U.S.: Dramatic Shift

For the U.S., much more important than the potential change from NAFTA to the USMCA is what Liane Cooney calls a “dramatic shift” in terms of immigration policies that affect workforce mobility. “We’ve seen unprecedented scrutiny and denials,” she reports. “It’s challenging, and it’s creating a lot of uncertainty for the business communities, and certainly for the individuals that are impacted.”

Cooney attributes much of the change to the “Buy American, Hire American” (BAHA) executive order issued by U.S. President Donald Trump in April 2017. Because of BAHA, immigration and mobility professionals are seeing additional scrutiny in applications that are being filed under NAFTA—more so at the Canadian border than at the U.S. Consulates in Mexico, according to Cooney. “We’ve got people who have been in the U.S. for many years, maybe as a management consultant, and when now applying for a renewal, they’re told they no longer qualify.”

On the regulation side, agencies such as U.S. Citizenship and Immigration Services (USCIS) and U.S. Customs and Border Protection have tightened up adjudications and how they review petitions. Numbers of H-1B petition denials and Requests for Evidence (RFEs) have spiked. “They came out with a policy that said we will no longer give deference to a previous approval,” Cooney adds. “So if you have an employee who was an H-1B worker and maybe had two or even three previous approvals, the fourth time may not be lucky, because they’re now looking at every petition as though it was the first time it was filed.”

Worksite enforcement has also increased drastically due to the use of new government technology to carry out I-9 inspections. “Look at doing an audit of your company’s I-9s just to be prepared,” Cooney suggests.

“The one piece to keep your ears open for is the new ‘Jared Kushner’ immigration plan,” she adds, referring to a proposal by Trump’s adviser and son-in-law that was unveiled in May. “What we expect is fewer family immigrants and more high-skilled, merits-based-employment immigrants.”

Mexico: Everything Is New

In addition to the lack of updates to the USMCA’s professions list, Vicente Fabela says, important factors affecting workforce mobility in Mexico currently include advantages granted by Mexico for the labor mobility of its commercial partners and Mexico’s steps to reform its labor legislation.

“We have a new president, a new Congress—everything is new, politics is new in Mexico,” Fabela says. Consistent with commitments made under the USMCA, he adds, “Mexico has been working to develop new rules for investment in energy, for immigration, and to develop our labor rules. This is really important for Mexico in this moment.” The Mexican Congress enacted a labor reform law on May 1.

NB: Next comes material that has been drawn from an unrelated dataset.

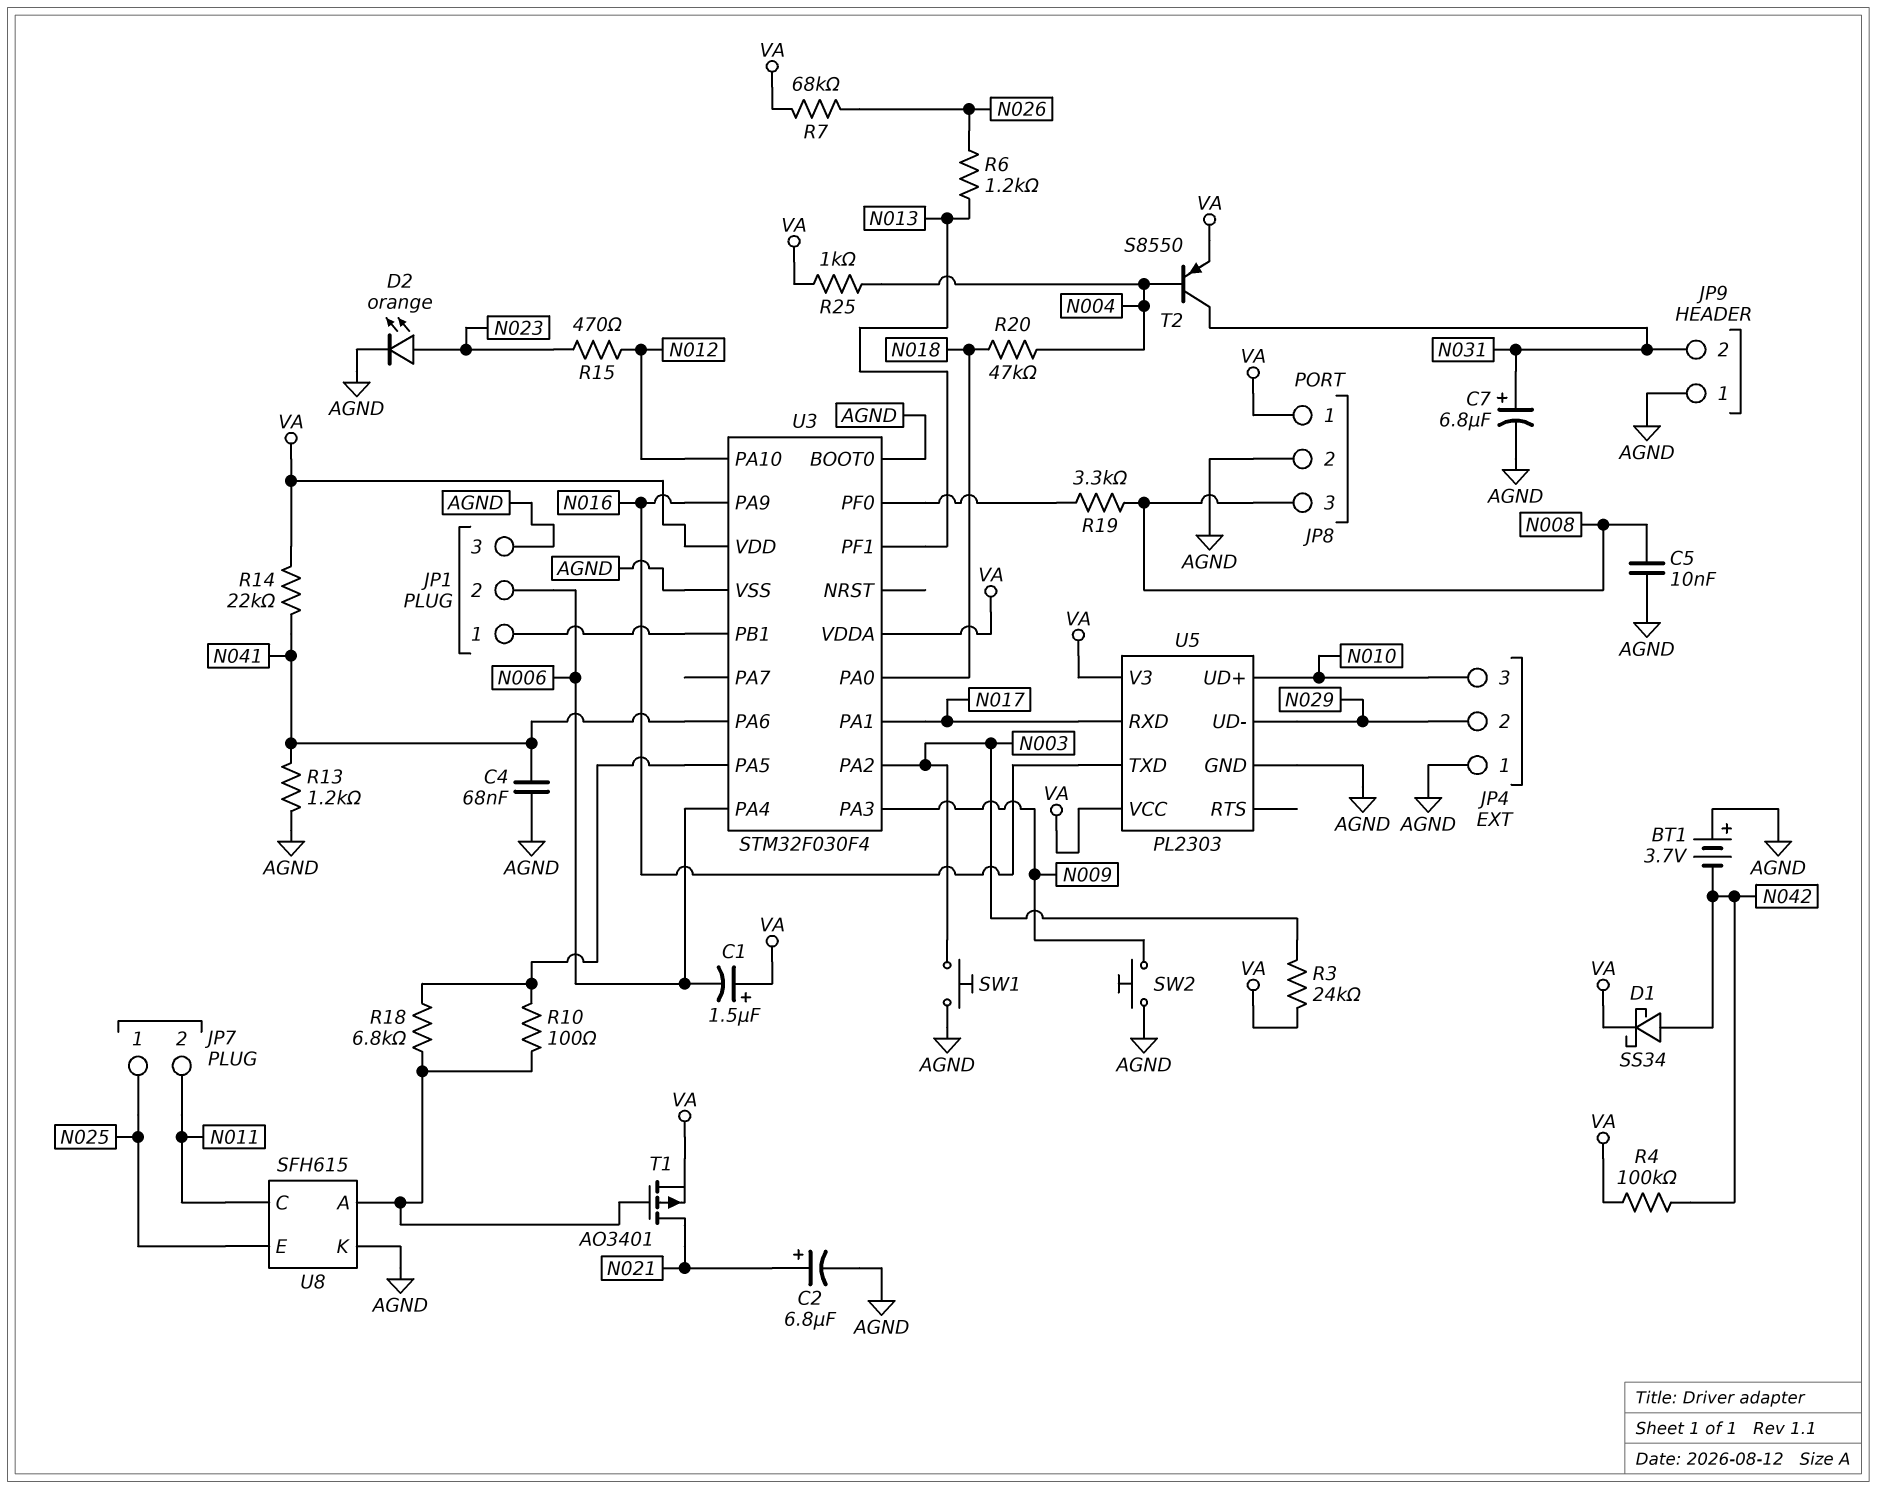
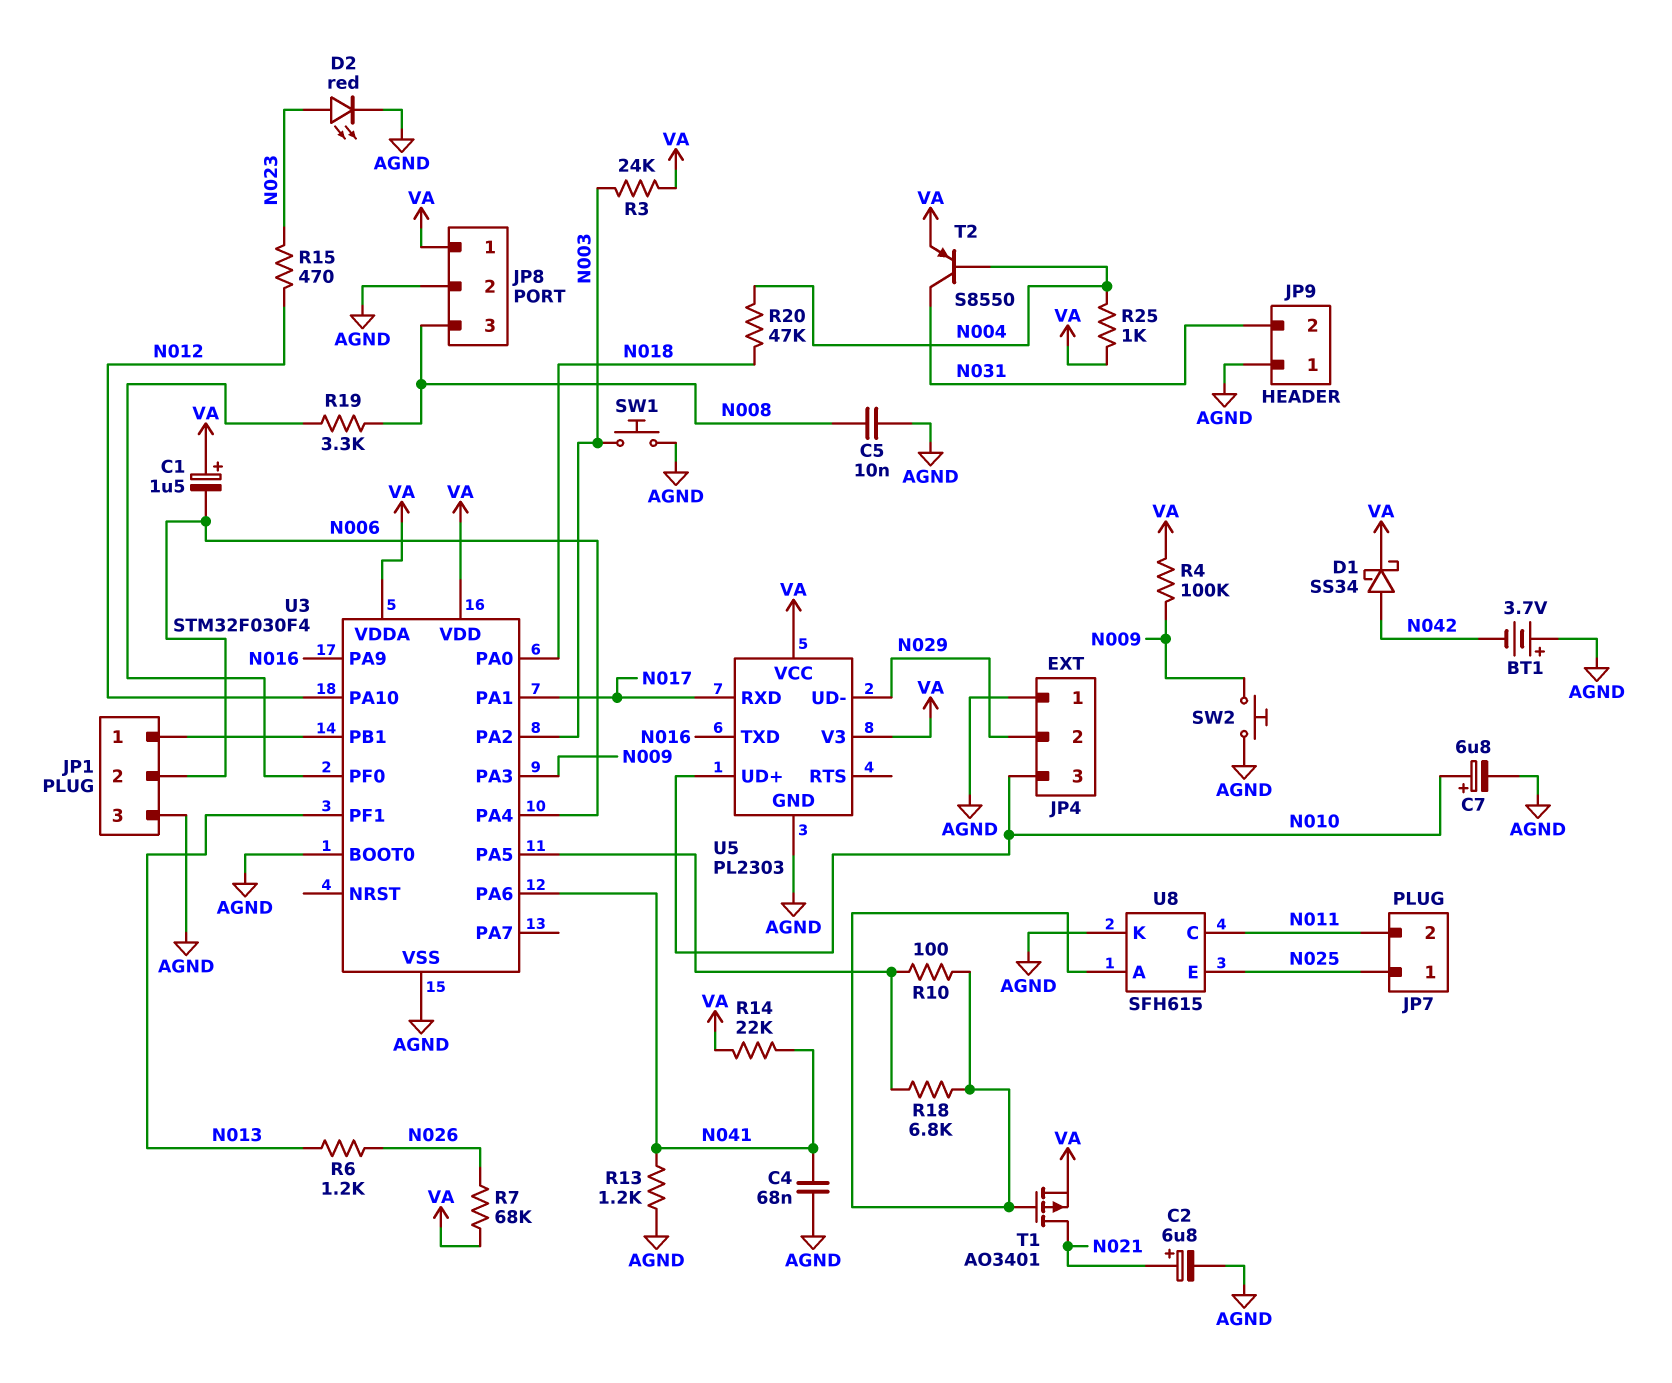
C7: 6.8uF (plus N031, minus AGND) -> 6.8uF (plus N010, minus AGND)
D2: LED orange (A N023, K AGND) -> LED red (A N023, K AGND)
R4: 100k (N042, VA) -> 100k (N009, VA)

“With the new reform of the labor law, we are trying to achieve a consolidation of democracy of unions and freedom of association of workers,” Fabela says. An especially important provision, in Fabela’s view, is the election of union leaders by secret vote. “We know that this issue with union workers in Mexico is a little bit dark,” he says. “So we will review all the collective agreements in Mexico within a term of the next four years” with an eye to “transparency and accountability in the management of union dues and finances” and “with a perspective of gender equality, with representation of women in the organs of the union.” 

“We have new rules,” Fabela says, “but we need to apply and develop the work life in Mexico in the next years.”